## WORK TO COMPLETE
Could you rewrite every line of the rows below as a numbered list, leaving out any blank lines?
════════
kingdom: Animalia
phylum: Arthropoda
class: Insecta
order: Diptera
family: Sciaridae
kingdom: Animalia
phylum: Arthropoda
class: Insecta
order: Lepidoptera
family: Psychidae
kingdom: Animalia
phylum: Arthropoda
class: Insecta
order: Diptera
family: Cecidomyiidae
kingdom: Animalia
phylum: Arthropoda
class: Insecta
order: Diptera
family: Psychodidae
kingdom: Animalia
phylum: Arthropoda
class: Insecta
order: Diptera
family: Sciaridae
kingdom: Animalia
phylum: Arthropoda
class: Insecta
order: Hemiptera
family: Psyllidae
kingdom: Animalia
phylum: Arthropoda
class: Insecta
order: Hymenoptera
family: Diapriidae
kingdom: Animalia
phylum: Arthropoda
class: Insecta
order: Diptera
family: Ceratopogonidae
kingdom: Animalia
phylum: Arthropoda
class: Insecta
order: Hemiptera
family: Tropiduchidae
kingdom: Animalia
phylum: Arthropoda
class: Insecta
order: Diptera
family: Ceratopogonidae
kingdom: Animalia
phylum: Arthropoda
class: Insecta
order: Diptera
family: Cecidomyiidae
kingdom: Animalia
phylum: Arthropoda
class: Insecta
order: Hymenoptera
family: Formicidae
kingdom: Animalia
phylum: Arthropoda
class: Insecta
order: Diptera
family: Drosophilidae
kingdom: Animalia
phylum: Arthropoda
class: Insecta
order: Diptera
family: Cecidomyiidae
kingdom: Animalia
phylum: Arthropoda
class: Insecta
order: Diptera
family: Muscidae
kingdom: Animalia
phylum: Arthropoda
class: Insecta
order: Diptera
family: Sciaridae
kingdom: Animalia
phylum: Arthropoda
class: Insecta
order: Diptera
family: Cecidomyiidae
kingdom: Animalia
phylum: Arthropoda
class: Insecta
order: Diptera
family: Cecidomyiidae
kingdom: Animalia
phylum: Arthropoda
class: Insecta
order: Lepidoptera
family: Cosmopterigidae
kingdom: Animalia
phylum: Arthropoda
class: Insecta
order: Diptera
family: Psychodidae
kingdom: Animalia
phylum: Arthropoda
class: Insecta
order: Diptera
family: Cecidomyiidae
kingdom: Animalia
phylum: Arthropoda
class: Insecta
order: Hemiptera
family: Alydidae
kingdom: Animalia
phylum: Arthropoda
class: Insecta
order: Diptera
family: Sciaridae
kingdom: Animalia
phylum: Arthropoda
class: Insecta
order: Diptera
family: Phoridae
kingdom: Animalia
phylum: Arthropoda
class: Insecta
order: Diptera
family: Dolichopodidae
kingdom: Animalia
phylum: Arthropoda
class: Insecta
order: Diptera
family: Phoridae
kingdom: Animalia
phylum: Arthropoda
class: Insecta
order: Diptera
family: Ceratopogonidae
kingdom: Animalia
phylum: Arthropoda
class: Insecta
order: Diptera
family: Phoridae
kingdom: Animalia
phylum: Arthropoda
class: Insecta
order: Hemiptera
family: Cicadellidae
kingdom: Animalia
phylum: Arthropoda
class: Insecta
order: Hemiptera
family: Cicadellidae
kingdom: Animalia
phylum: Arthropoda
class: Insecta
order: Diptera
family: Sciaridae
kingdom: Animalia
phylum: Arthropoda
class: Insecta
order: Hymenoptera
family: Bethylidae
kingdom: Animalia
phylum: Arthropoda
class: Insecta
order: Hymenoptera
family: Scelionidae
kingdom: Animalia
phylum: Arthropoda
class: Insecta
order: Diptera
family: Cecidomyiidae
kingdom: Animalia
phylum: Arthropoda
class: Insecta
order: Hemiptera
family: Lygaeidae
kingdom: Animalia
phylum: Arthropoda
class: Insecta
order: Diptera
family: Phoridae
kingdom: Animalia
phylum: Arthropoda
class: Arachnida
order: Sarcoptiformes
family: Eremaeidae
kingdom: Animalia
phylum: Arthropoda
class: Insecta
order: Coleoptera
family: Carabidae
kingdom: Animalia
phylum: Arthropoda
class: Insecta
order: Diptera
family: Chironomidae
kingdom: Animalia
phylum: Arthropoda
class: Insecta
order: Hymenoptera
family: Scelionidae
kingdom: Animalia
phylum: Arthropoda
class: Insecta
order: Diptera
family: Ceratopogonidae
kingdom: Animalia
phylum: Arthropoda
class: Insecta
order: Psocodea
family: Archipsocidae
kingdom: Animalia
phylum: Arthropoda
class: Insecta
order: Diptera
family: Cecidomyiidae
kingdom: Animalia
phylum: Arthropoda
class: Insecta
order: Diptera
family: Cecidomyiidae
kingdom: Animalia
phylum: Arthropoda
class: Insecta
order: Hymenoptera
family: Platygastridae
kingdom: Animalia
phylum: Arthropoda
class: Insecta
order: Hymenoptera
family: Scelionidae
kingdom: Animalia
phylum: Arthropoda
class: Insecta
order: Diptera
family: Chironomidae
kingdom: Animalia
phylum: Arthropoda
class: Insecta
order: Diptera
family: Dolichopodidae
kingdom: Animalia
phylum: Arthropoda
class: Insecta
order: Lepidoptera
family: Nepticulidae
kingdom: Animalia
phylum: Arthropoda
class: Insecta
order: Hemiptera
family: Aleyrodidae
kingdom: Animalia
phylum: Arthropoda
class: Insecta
════════
## TASK RESPONSE
1. kingdom: Animalia
2. phylum: Arthropoda
3. class: Insecta
4. order: Diptera
5. family: Sciaridae
6. kingdom: Animalia
7. phylum: Arthropoda
8. class: Insecta
9. order: Lepidoptera
10. family: Psychidae
11. kingdom: Animalia
12. phylum: Arthropoda
13. class: Insecta
14. order: Diptera
15. family: Cecidomyiidae
16. kingdom: Animalia
17. phylum: Arthropoda
18. class: Insecta
19. order: Diptera
20. family: Psychodidae
21. kingdom: Animalia
22. phylum: Arthropoda
23. class: Insecta
24. order: Diptera
25. family: Sciaridae
26. kingdom: Animalia
27. phylum: Arthropoda
28. class: Insecta
29. order: Hemiptera
30. family: Psyllidae
31. kingdom: Animalia
32. phylum: Arthropoda
33. class: Insecta
34. order: Hymenoptera
35. family: Diapriidae
36. kingdom: Animalia
37. phylum: Arthropoda
38. class: Insecta
39. order: Diptera
40. family: Ceratopogonidae
41. kingdom: Animalia
42. phylum: Arthropoda
43. class: Insecta
44. order: Hemiptera
45. family: Tropiduchidae
46. kingdom: Animalia
47. phylum: Arthropoda
48. class: Insecta
49. order: Diptera
50. family: Ceratopogonidae
51. kingdom: Animalia
52. phylum: Arthropoda
53. class: Insecta
54. order: Diptera
55. family: Cecidomyiidae
56. kingdom: Animalia
57. phylum: Arthropoda
58. class: Insecta
59. order: Hymenoptera
60. family: Formicidae
61. kingdom: Animalia
62. phylum: Arthropoda
63. class: Insecta
64. order: Diptera
65. family: Drosophilidae
66. kingdom: Animalia
67. phylum: Arthropoda
68. class: Insecta
69. order: Diptera
70. family: Cecidomyiidae
71. kingdom: Animalia
72. phylum: Arthropoda
73. class: Insecta
74. order: Diptera
75. family: Muscidae
76. kingdom: Animalia
77. phylum: Arthropoda
78. class: Insecta
79. order: Diptera
80. family: Sciaridae
81. kingdom: Animalia
82. phylum: Arthropoda
83. class: Insecta
84. order: Diptera
85. family: Cecidomyiidae
86. kingdom: Animalia
87. phylum: Arthropoda
88. class: Insecta
89. order: Diptera
90. family: Cecidomyiidae
91. kingdom: Animalia
92. phylum: Arthropoda
93. class: Insecta
94. order: Lepidoptera
95. family: Cosmopterigidae
96. kingdom: Animalia
97. phylum: Arthropoda
98. class: Insecta
99. order: Diptera
100. family: Psychodidae
101. kingdom: Animalia
102. phylum: Arthropoda
103. class: Insecta
104. order: Diptera
105. family: Cecidomyiidae
106. kingdom: Animalia
107. phylum: Arthropoda
108. class: Insecta
109. order: Hemiptera
110. family: Alydidae
111. kingdom: Animalia
112. phylum: Arthropoda
113. class: Insecta
114. order: Diptera
115. family: Sciaridae
116. kingdom: Animalia
117. phylum: Arthropoda
118. class: Insecta
119. order: Diptera
120. family: Phoridae
121. kingdom: Animalia
122. phylum: Arthropoda
123. class: Insecta
124. order: Diptera
125. family: Dolichopodidae
126. kingdom: Animalia
127. phylum: Arthropoda
128. class: Insecta
129. order: Diptera
130. family: Phoridae
131. kingdom: Animalia
132. phylum: Arthropoda
133. class: Insecta
134. order: Diptera
135. family: Ceratopogonidae
136. kingdom: Animalia
137. phylum: Arthropoda
138. class: Insecta
139. order: Diptera
140. family: Phoridae
141. kingdom: Animalia
142. phylum: Arthropoda
143. class: Insecta
144. order: Hemiptera
145. family: Cicadellidae
146. kingdom: Animalia
147. phylum: Arthropoda
148. class: Insecta
149. order: Hemiptera
150. family: Cicadellidae
151. kingdom: Animalia
152. phylum: Arthropoda
153. class: Insecta
154. order: Diptera
155. family: Sciaridae
156. kingdom: Animalia
157. phylum: Arthropoda
158. class: Insecta
159. order: Hymenoptera
160. family: Bethylidae
161. kingdom: Animalia
162. phylum: Arthropoda
163. class: Insecta
164. order: Hymenoptera
165. family: Scelionidae
166. kingdom: Animalia
167. phylum: Arthropoda
168. class: Insecta
169. order: Diptera
170. family: Cecidomyiidae
171. kingdom: Animalia
172. phylum: Arthropoda
173. class: Insecta
174. order: Hemiptera
175. family: Lygaeidae
176. kingdom: Animalia
177. phylum: Arthropoda
178. class: Insecta
179. order: Diptera
180. family: Phoridae
181. kingdom: Animalia
182. phylum: Arthropoda
183. class: Arachnida
184. order: Sarcoptiformes
185. family: Eremaeidae
186. kingdom: Animalia
187. phylum: Arthropoda
188. class: Insecta
189. order: Coleoptera
190. family: Carabidae
191. kingdom: Animalia
192. phylum: Arthropoda
193. class: Insecta
194. order: Diptera
195. family: Chironomidae
196. kingdom: Animalia
197. phylum: Arthropoda
198. class: Insecta
199. order: Hymenoptera
200. family: Scelionidae
201. kingdom: Animalia
202. phylum: Arthropoda
203. class: Insecta
204. order: Diptera
205. family: Ceratopogonidae
206. kingdom: Animalia
207. phylum: Arthropoda
208. class: Insecta
209. order: Psocodea
210. family: Archipsocidae
211. kingdom: Animalia
212. phylum: Arthropoda
213. class: Insecta
214. order: Diptera
215. family: Cecidomyiidae
216. kingdom: Animalia
217. phylum: Arthropoda
218. class: Insecta
219. order: Diptera
220. family: Cecidomyiidae
221. kingdom: Animalia
222. phylum: Arthropoda
223. class: Insecta
224. order: Hymenoptera
225. family: Platygastridae
226. kingdom: Animalia
227. phylum: Arthropoda
228. class: Insecta
229. order: Hymenoptera
230. family: Scelionidae
231. kingdom: Animalia
232. phylum: Arthropoda
233. class: Insecta
234. order: Diptera
235. family: Chironomidae
236. kingdom: Animalia
237. phylum: Arthropoda
238. class: Insecta
239. order: Diptera
240. family: Dolichopodidae
241. kingdom: Animalia
242. phylum: Arthropoda
243. class: Insecta
244. order: Lepidoptera
245. family: Nepticulidae
246. kingdom: Animalia
247. phylum: Arthropoda
248. class: Insecta
249. order: Hemiptera
250. family: Aleyrodidae
251. kingdom: Animalia
252. phylum: Arthropoda
253. class: Insecta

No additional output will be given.